Brocade, once No. 2 only to Cisco Systems in the storage networking business, is being cut into pieces and sold off. But this transition is a lot more complicated than that, it turns out.
Broadcom, which announced last November that it is in the process of acquiring all of Brocade for $5.9 billion, revealed March 29 that it and Extreme Networks have entered into an agreement for Extreme to acquire Brocade’s data center switching, routing and analytics business from Broadcom following Broadcom’s acquisition of Brocade, which is expected to close soon.
When the $5.9 billion umbrella deal closes, Brocade’s data center networking business will be sold to Extreme for $55 million in cash, consisting of $35 million at closing and $20 million in deferred payments.
Got that? Good, because there’s more.
Broadcom, which makes processors and system-on-a-chip solutions, will integrate Brocade’s Fibre Channel storage-area networking (SAN) switching products into its own portfolio. It is still looking for a buyer for Brocade’s IP (internet protocol) networking business, and that buyer could well be home and small-business Wi-Fi modem maker Arris.
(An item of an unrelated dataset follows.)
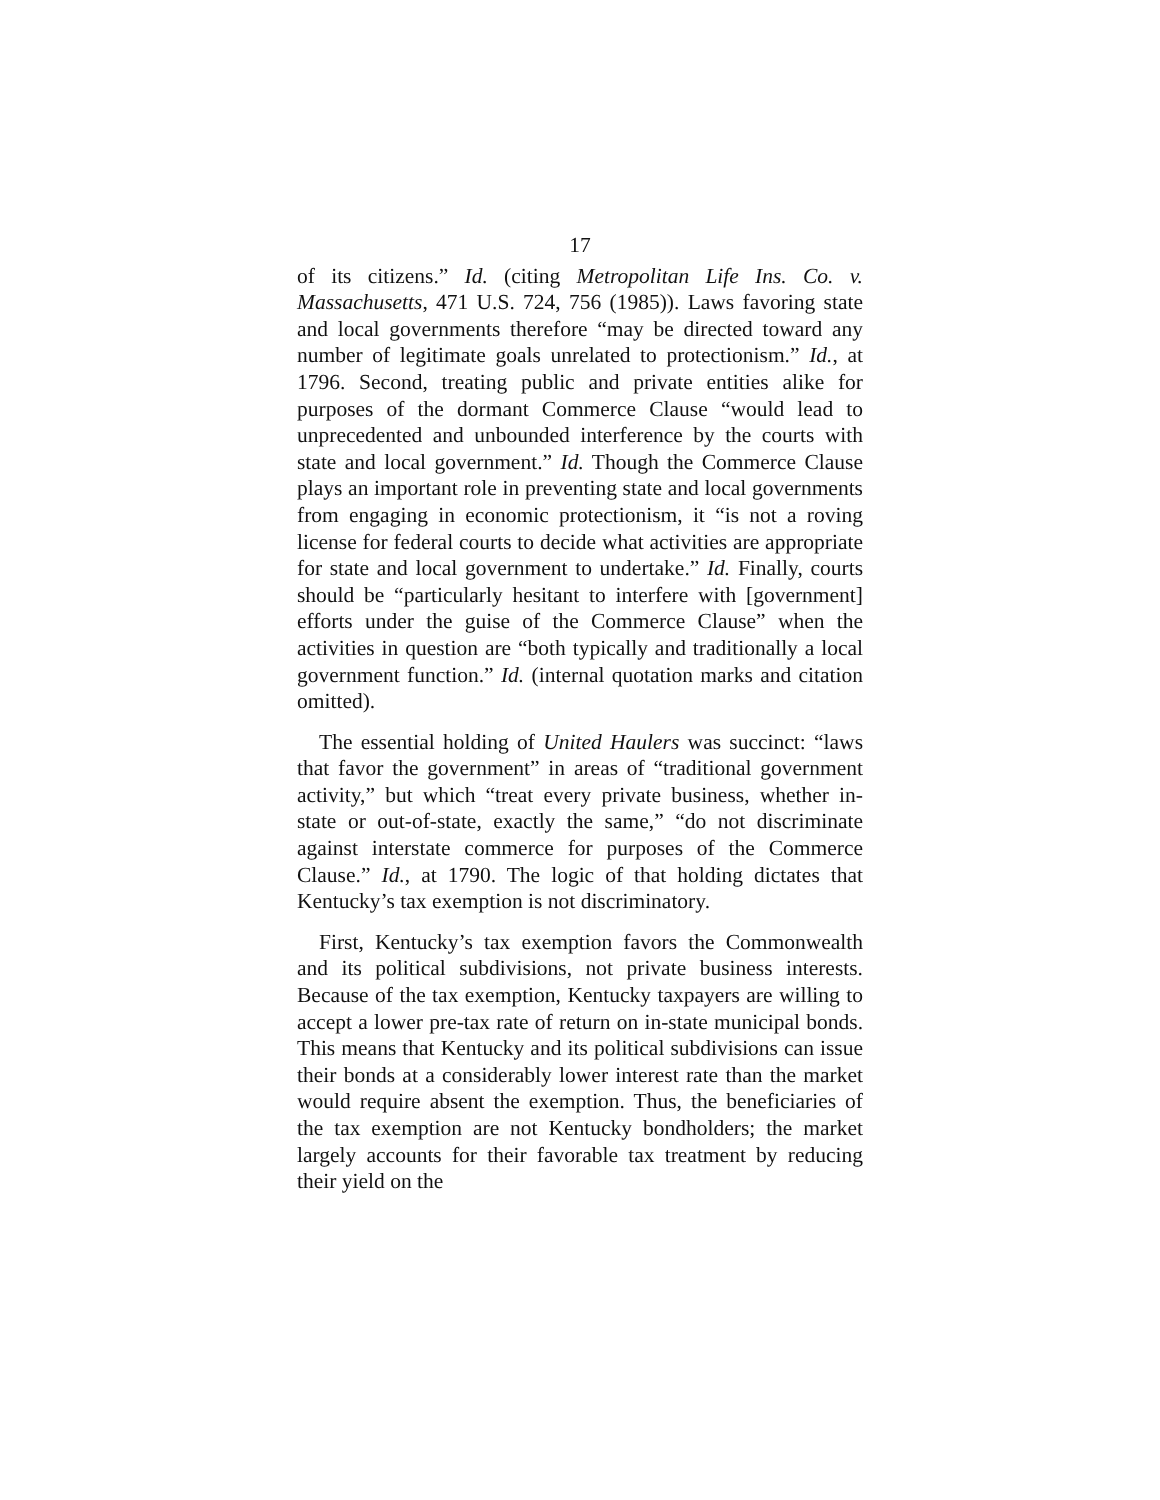17
of its citizens.” Id. (citing Metropolitan Life Ins. Co. v. Massachusetts, 471 U.S. 724, 756 (1985)). Laws favoring state and local governments therefore “may be directed toward any number of legitimate goals unrelated to pro­tectionism.” Id., at 1796. Second, treating public and private entities alike for purposes of the dormant Commerce Clause “would lead to unprecedented and unbounded interference by the courts with state and local government.” Id. Though the Commerce Clause plays an important role in preventing state and local governments from engaging in economic pro­tectionism, it “is not a roving license for federal courts to decide what activities are appropriate for state and local government to undertake.” Id. Finally, courts should be “particularly hesitant to interfere with [government] efforts under the guise of the Commerce Clause” when the activities in question are “both typically and traditionally a local government function.” Id. (internal quotation marks and citation omitted).
The essential holding of United Haulers was succinct: “laws that favor the government” in areas of “traditional government activity,” but which “treat every private business, whether in-state or out-of-state, exactly the same,” “do not discriminate against interstate commerce for purposes of the Commerce Clause.” Id., at 1790. The logic of that holding dictates that Kentucky’s tax exemption is not discriminatory.
First, Kentucky’s tax exemption favors the Commonwealth and its political subdivisions, not private business interests. Because of the tax exemption, Kentucky taxpayers are willing to accept a lower pre-tax rate of return on in-state municipal bonds. This means that Kentucky and its political sub­divisions can issue their bonds at a considerably lower interest rate than the market would require absent the exemption. Thus, the beneficiaries of the tax exemption are not Kentucky bondholders; the market largely accounts for their favorable tax treatment by reducing their yield on the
“Our focus is to provide end-to-end solutions and be a pure-play networking provider, from the campus through the core (networking) out to the access layer on the wireless LAN (local area networking), providing management software over the top,” Extreme Executive Vice President Norman Rice told eWEEK. “We believe that we are the world’s only pure-play (networking) provider that’s focused on the enterprise in this particular area.”
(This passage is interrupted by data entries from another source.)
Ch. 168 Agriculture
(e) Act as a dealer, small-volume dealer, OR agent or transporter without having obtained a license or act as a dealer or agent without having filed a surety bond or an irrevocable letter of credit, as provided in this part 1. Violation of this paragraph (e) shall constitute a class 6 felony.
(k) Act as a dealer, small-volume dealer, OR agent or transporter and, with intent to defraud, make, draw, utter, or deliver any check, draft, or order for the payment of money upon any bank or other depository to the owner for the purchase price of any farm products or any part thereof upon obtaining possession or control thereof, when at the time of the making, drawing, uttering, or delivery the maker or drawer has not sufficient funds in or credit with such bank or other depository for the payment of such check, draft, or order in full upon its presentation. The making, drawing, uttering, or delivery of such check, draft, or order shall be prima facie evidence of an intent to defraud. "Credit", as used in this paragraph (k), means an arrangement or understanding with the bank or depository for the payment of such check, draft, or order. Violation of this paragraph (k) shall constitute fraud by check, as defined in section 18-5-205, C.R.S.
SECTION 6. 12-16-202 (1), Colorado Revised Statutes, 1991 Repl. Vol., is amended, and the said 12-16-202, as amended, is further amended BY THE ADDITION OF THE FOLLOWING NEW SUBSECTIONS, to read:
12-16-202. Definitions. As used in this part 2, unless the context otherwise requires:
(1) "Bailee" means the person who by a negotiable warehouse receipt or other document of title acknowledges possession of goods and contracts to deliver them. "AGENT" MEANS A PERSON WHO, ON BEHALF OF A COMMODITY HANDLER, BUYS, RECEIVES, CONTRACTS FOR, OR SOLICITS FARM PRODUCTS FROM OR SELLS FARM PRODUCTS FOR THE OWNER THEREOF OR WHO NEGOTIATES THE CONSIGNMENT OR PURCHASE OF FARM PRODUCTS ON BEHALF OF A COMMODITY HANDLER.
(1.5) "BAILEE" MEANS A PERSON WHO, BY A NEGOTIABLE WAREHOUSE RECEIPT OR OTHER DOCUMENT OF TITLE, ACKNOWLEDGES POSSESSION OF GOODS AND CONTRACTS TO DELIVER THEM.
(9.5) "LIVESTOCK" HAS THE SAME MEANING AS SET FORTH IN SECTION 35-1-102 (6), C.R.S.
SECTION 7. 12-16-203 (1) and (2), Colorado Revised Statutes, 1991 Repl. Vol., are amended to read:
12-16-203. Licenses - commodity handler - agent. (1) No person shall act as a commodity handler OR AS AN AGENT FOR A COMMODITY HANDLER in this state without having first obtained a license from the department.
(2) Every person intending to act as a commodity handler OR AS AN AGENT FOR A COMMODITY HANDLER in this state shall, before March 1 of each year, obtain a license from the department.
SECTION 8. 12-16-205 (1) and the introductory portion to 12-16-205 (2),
Extreme acquired Zebra’s wireless LAN business last fall, which had been owned by Motorola previously. Extreme, which had no presence in the data center switching/networking business, then decided to work with Broadcom to acquire Brocade’s data center IP and product line.
Extreme is also in the process of acquiring Avaya’s networking business in order to bolster its “campus core” technology, Rice said. So there are a lot of pieces in the puzzle that are still in the process of fitting together.
Brocade, Broadcom and Extreme all seem to be on the same page with regard to how those pieces are fitting together. When Broadcom bought Brocade, it already knew Extreme’s strategy to want to move into the data center, so Broadcom was the original promoter, in effect, for today’s news.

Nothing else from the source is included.